Lebensgefahr: Jugendliche auf Bahngleisen

Coswig – Am Dienstag, den 04.September 2018 wurde die Bundespolizeiinspektion Magdeburg gegen 14:55 Uhr über die Notfallleitstelle der Bahn über mehrere Jugendliche informiert, die sich am Haltepunkt Coswig in den Gleisen befinden sollen.

Daraufhin wurde die betroffene Strecke sofort gesperrt. Da ein rechtzeitiges Eintreffen von Bundespolizisten nicht gewährleistet werden konnte, unterstützten Beamte des Polizeireviers Wittenberg. Unter Inanspruchnahme von Blaulicht und Martinshorn fuhren die Polizisten zum Ereignisort. Am Haltepunkt Coswig trafen sie dann auf neun Kinder und Jugendliche, die sich glücklicher Weise nun nicht mehr im Gefahrenbereich aufhielten.

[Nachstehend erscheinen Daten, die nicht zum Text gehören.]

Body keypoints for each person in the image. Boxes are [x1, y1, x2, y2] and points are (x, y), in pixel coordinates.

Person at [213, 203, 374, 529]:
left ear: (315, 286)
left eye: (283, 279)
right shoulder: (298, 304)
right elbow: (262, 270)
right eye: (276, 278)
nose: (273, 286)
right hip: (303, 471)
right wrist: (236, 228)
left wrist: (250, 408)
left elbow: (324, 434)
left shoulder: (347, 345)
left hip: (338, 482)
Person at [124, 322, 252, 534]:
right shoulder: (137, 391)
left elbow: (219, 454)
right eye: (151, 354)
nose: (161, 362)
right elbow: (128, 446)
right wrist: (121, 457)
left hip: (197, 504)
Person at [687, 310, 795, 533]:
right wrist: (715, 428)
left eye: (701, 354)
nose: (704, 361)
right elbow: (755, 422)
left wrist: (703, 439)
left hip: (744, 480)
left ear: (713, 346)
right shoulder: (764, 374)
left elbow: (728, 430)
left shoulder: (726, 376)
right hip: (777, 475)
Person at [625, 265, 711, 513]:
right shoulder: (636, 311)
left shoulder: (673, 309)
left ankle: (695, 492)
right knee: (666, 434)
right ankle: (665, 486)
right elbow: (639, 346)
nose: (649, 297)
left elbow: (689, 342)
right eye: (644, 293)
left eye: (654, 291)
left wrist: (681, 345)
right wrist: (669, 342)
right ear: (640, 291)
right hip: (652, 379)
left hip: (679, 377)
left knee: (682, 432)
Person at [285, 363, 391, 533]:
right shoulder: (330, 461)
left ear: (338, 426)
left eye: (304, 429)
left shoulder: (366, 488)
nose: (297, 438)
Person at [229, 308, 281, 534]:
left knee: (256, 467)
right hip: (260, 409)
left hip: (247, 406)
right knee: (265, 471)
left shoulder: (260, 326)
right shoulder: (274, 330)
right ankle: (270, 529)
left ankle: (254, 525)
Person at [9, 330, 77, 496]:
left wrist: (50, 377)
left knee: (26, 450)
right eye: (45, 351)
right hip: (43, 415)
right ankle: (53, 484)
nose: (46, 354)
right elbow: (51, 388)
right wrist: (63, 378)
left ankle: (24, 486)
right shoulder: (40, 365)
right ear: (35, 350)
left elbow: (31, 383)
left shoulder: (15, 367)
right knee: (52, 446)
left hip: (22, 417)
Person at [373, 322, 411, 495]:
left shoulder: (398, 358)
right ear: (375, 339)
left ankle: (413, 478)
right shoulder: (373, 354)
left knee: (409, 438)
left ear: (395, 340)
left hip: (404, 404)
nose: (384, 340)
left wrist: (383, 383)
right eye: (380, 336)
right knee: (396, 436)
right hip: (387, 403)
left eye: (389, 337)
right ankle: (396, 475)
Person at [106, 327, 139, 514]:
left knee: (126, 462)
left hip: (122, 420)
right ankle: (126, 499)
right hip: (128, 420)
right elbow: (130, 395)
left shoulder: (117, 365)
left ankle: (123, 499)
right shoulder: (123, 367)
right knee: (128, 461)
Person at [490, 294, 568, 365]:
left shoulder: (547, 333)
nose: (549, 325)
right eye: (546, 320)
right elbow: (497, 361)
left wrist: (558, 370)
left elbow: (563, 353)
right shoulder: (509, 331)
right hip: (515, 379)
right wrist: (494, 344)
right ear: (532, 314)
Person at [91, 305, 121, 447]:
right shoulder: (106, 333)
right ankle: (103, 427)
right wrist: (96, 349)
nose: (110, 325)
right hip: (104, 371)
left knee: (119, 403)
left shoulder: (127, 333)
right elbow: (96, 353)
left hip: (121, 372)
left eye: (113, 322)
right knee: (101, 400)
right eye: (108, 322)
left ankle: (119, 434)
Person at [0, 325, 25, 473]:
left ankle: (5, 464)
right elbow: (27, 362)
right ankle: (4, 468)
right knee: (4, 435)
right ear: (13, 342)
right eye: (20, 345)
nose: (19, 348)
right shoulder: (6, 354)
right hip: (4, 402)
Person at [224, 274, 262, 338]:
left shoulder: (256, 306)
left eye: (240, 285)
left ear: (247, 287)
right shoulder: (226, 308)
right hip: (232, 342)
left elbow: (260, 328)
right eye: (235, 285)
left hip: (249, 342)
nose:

Die sechs Mädchen im Alter von 12-13 Jahren und die drei Jungen im Alter von 15, 16 und 20 Jahren wurden eindringlich zu den Gefahren an Bahnanlagen belehrt. Durch diese Handlungen erhielt ein Zug wenige Minuten Verspätung. Da diese Fälle leider keine Seltenheit darstellen möchte die Bundespolizei wiederholt auf die damit verbundenen Gefahren hinweisen. Die Züge nähern sich fast lautlos und können je nach Windrichtung oft sehr spät wahrgenommen werden. Außerdem geht von den vorbeifahrenden Zügen eine enorme Sogwirkung aus, die ebenfalls zu gravierenden, wenn nicht sogar tödlichen Unfällen führen kann. Züge können Hindernissen nicht ausweichen.

Ein 1200 Tonnen schwerer Zug mit 100 Stundenkilometern hat einen Bremsweg von über 1000 Metern. Die Bundespolizei bittet auch darum, dass Erziehungsberechtigte ihre Kinder wiederholt auf die Gefahren hinweisen. Kostenlose Flyer zu dieser Problematik stellt die Bundespolizei gern zur Verfügung. Zudem wird die Präventionsbeauftragte der Bundespolizeiinspektion Magdeburg die betroffenen Kinder und Jugendlichen kontaktieren und nochmals mit ihnen über diese Problematik sprechen.